必做任务 —
[1] 请照原样抄写列王纪下第十八章的文字,从“Vijf en twintig”到“dochter van Zacharia.”。
[2] 从列王纪下第十八章经文的最后一句之后接着往下续写。

文档段落 —
____

II Kings 18

以色列王以拉的儿子何细亚第三年,犹大王亚哈斯的儿子希西家登基。
Het geschiedde nu in het derde jaar van Hosea, den zoon van Ela, den koning van Israël, dat Hizkia koning werd, de zoon van Achaz, koning van Juda.
他登基的时候年二十五岁,在耶路撒冷作王二十九年。他母亲名叫亚比,是撒迦利雅的女儿。
Vijf en twintig jaren was hij oud, toen hij koning werd, en hij regeerde negen en twintig jaren te Jeruzalem, en de naam zijner moeder was Abi, een dochter van Zacharia.
希西家行耶和华眼中看为正的事,效法他祖大卫一切所行的。
En hij deed dat recht was in de ogen des HEEREN, naar alles, wat zijn vader David gedaan had.
他废去邱坛,毁坏柱像,砍下木偶,打碎摩西所造的铜蛇,因为到那时以色列人仍向铜蛇烧香。希西家叫铜蛇为铜块【或作人称铜蛇为铜像】。
Hij nam de hoogten weg, en brak de opgerichte beelden, en roeide de bossen uit; en hij verbrijzelde de koperen slang, die Mozes gemaakt had, omdat de kinderen Israëls tot die dagen toe haar gerookt hadden; en hij noemde haar Nehustan.
希西家倚靠耶和华─以色列的 神,在他前后的犹大列王中没有一个及他的。
Hij betrouwde op den HEERE, den God Israëls, zodat na hem zijns gelijke niet was onder alle koningen van Juda, noch die voor hem geweest waren.

____

练习数据 —
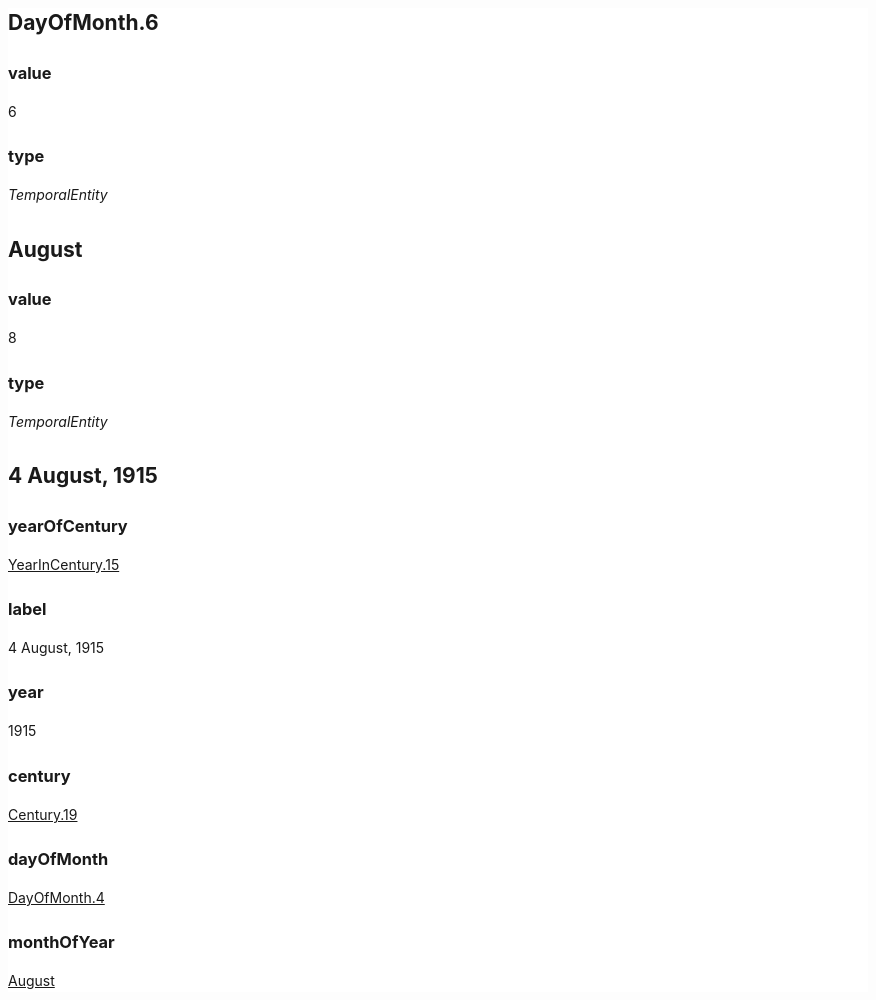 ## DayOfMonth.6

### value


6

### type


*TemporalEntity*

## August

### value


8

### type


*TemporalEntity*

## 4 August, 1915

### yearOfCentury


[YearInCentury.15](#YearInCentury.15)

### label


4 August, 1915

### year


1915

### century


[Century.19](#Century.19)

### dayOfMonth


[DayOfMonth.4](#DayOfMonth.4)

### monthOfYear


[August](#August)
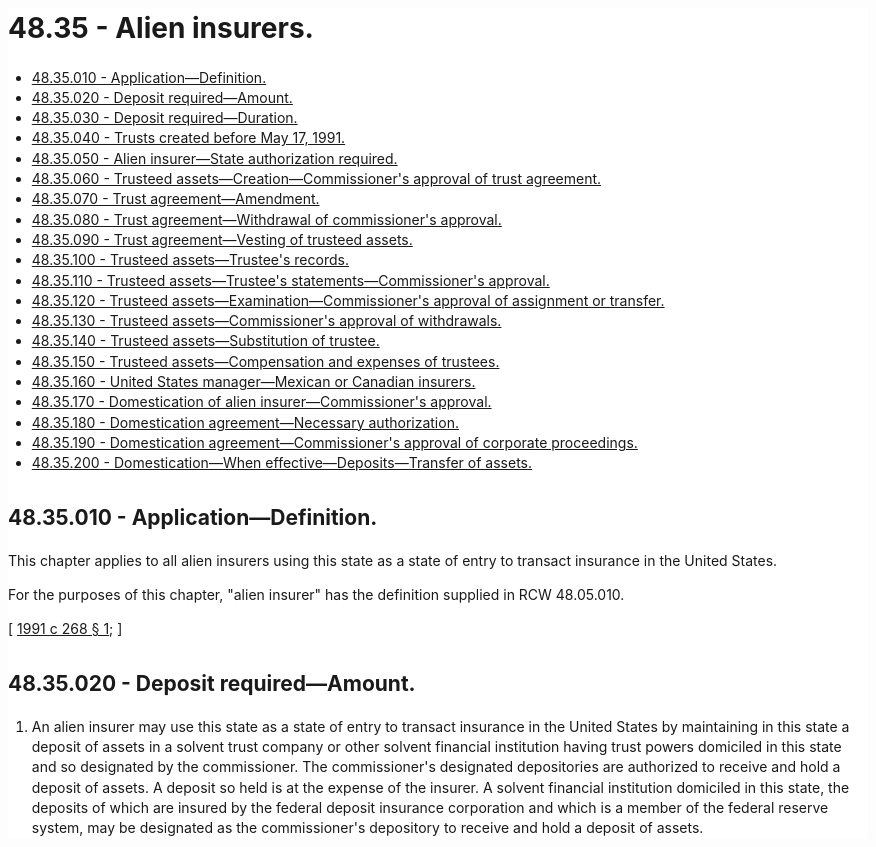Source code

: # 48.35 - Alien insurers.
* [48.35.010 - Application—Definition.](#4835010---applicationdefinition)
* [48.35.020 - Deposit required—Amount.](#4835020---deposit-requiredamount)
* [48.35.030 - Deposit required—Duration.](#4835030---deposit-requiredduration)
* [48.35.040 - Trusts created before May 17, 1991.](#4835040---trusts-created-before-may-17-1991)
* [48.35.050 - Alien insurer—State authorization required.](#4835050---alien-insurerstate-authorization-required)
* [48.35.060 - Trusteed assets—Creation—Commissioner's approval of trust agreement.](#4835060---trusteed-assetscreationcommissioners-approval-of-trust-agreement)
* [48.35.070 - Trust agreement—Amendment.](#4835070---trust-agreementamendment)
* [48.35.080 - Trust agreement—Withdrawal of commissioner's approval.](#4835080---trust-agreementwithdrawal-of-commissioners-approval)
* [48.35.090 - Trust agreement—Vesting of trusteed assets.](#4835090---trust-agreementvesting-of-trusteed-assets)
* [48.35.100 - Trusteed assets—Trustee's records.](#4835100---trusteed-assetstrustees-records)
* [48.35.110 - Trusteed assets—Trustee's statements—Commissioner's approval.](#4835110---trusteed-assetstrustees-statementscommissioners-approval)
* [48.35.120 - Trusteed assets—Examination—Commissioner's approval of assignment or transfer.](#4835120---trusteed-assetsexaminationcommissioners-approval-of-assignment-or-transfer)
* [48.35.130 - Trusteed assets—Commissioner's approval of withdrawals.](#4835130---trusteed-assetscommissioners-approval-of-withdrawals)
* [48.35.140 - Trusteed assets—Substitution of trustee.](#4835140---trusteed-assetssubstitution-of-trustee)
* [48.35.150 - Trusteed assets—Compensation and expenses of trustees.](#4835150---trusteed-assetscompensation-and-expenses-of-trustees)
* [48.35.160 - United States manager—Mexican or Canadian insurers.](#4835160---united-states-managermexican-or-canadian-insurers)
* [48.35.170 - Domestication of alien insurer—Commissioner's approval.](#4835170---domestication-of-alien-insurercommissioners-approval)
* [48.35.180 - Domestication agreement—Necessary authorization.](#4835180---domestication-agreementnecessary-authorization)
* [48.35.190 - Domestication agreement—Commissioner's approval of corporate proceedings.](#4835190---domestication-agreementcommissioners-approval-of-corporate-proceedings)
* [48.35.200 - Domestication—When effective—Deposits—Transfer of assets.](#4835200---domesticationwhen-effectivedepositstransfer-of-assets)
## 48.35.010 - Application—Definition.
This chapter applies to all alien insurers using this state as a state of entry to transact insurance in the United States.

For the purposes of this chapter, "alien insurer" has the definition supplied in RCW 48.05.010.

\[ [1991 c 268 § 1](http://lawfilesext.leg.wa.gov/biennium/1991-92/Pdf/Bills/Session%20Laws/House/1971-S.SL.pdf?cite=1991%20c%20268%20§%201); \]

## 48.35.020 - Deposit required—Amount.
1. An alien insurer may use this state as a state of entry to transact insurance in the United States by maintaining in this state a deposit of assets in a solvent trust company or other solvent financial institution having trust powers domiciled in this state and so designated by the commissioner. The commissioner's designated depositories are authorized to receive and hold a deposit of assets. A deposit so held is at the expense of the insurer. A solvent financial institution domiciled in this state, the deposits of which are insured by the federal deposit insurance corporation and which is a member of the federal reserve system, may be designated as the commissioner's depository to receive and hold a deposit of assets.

____

答案如下 —
[1]
Vijf en twintig jaren was hij oud, toen hij koning werd, en hij regeerde negen en twintig jaren te Jeruzalem, en de naam zijner moeder was Abi, een dochter van Zacharia.

[2]
因为他专靠耶和华,总不离开,谨守耶和华所吩咐摩西的诫命。
Want hij kleefde den HEERE aan; hij week niet van Hem na te volgen, en hij hield Zijn geboden, die de HEERE aan Mozes geboden had.
耶和华与他同在,他无论往何处去尽都亨通。他背叛、不肯事奉亚述王。
Zo was de HEERE met hem; overal, waar hij henen uittrok, handelde hij kloekelijk; daartoe viel hij af van den koning van Assyrië, dat hij hem niet diende.
希西家攻击非利士人,直到迦萨,并迦萨的四境,从了望楼到坚固城。
Hij sloeg de Filistijnen tot Gaza toe, en haar landpalen, van den wachttoren af tot de vaste steden toe.
希西家王第四年,就是以色列王以拉的儿子何细亚第七年,亚述王撒缦以色上来围困撒马利亚;
Het geschiedde nu in het vierde jaar van den koning Hizkia (hetwelk was het zevende jaar van Hosea, den zoon van Ela, den koning van Israël) dat Salmaneser, de koning van Assyrië, opkwam tegen Samaria, en haar belegerde.
过了三年就攻取了城。希西家第六年,以色列王何细亚第九年,撒马利亚被攻取了。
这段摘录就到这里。